There is, though, one more element to this little debate that seems to have been overlooked. Specifically, it’s the fact that no matter how hypo-allergenic your pillow may be, no matter how warm your fleecy blanket keeps you, you will not sleep on your flight. I can say this with more confidence than ever now, considering that ain’t nobody able to afford those ultra-platinum-class seats with the full-reclining bed in a plush cabin-of-cozy. Sorry, Emirates.
If you can afford to fly, you’re still going to be sardine-packed into your four-inch reclining seat. (Which goes with the territory. To all of those who are still complaining, I offer you a resounding “eh.”) You can read your book, listen to your iPod, and perhaps even enjoy in-flight entertainment in relative peace and comfort. But you will not—I repeat—will not sleep. The human body was not designed to sleep upright. Horses, sure. Flamingos, you bet. But not humans. Unless the airline starts pumping chloroform through those air vent thingies or mixing Ambien in with the ginger ale, there is absolutely nothing in this world or above it that will allow you to sleep.

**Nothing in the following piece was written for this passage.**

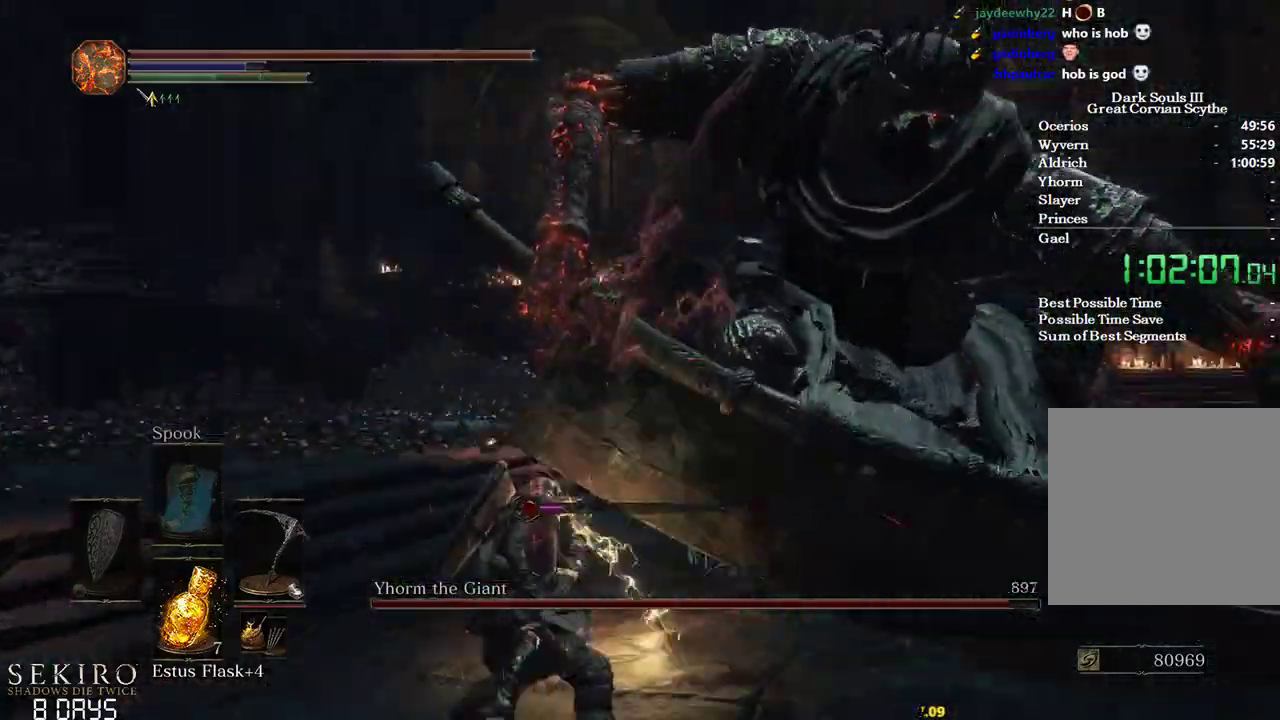
{"buttons": [], "left_stick": "up-right", "right_stick": "down-left", "events": [[17, "left_stick", "up-right"], [50, "right_stick", "down-right"], [300, "right_stick", "center"], [483, "right_stick", "down-left"]]}
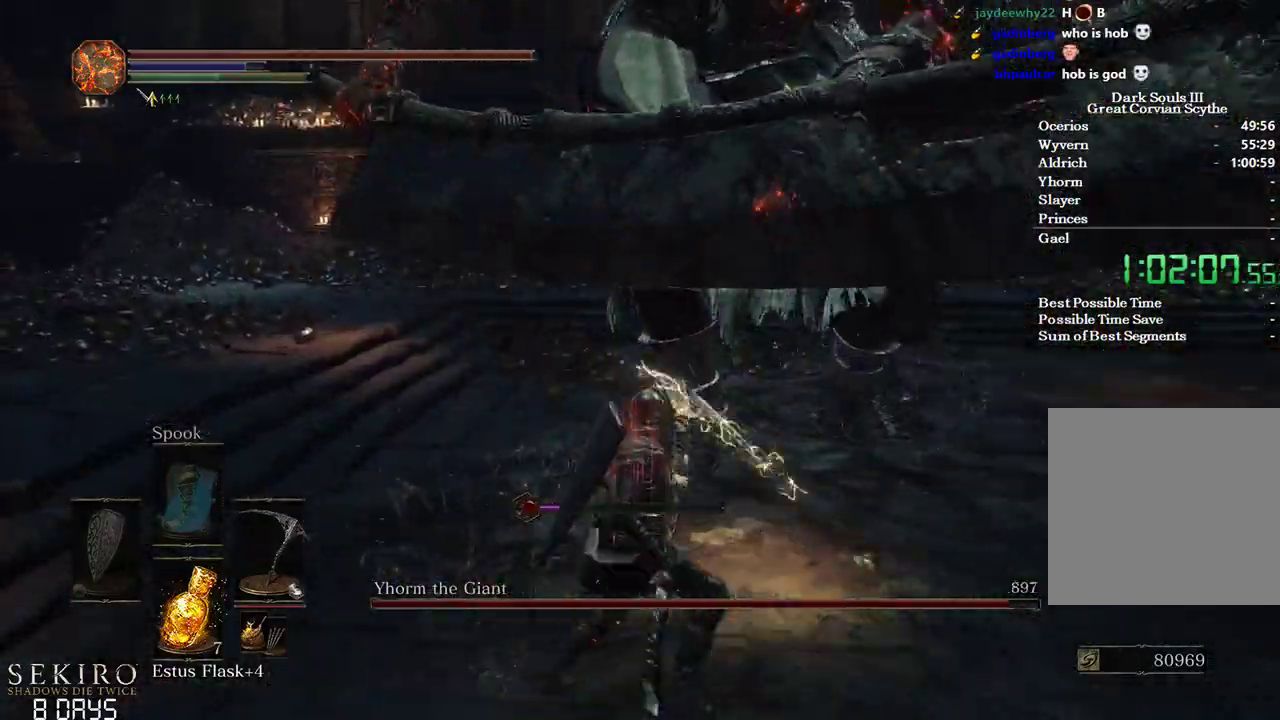
{"buttons": [], "left_stick": "up-right", "right_stick": "down-left", "events": []}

Well, nothing … save one thing. If you get yourself all wrapped up tight in your new pillow and blanket and snug as a bug in a rug, request a copy of the airline’s policy on new charges and dig right in. It may just be the opiate a weary and fee-squeezed traveler needs to finally to catch a few furtive moments of sleep.
Posted May 28, 2008 by Zak Patten
My parents always told me not to fill up on junk food or I would ruin my appetite for dinner. That won't be such a problem the next time I fly US Airways, which according to the Philadelphia Business Journal, will be ending its snack service on June 1. We all know about the airlines' checked-bag fees and other cost-cutting measures by now, so it's not much of a shock to learn that the latest victim of high oil prices is a tiny, defenseless bag of pretzels.
Will we rise to the occasion and take on this new travel challenge? I hope so, and to aid in this noble endeavor, I'm proposing a number of solutions. They are as follows:
- Load up on your pre-flight calories. You won't go hungry if you are so full you have to waddle through the security line. A pint of Ben & Jerry's Chubby Hubby ought to do the trick.
- Make your trip a spiritual experience by fasting throughout the day. If you don't eat anything at all, you'll purify your body and mind while saving money. By the time you reach your destination, you'll be enlightened. Not to mention very, very hungry.
- BYOS. Yep, bring your own snacks to the party. I recommend trail mix consisting of one part peanuts, one part raisins, and four parts M&Ms. Hey, it's gonna be a long flight.
- Mooch. This is in many ways the easiest solution. You don't have to hit the store or some expensive airport eatery beforehand, so you'll save money there. And you won't need to carbo-load prior to takeoff or adopt monk-like discipline. Nope, just strike up a conversation with your neighbor and make a few friendly remarks about how delicious his/her food looks. If your fellow passenger doesn't take the hint, let a few drops of drool hit your armrest. They'll either run away or offer to share their goodies. Either way, you're getting something to eat.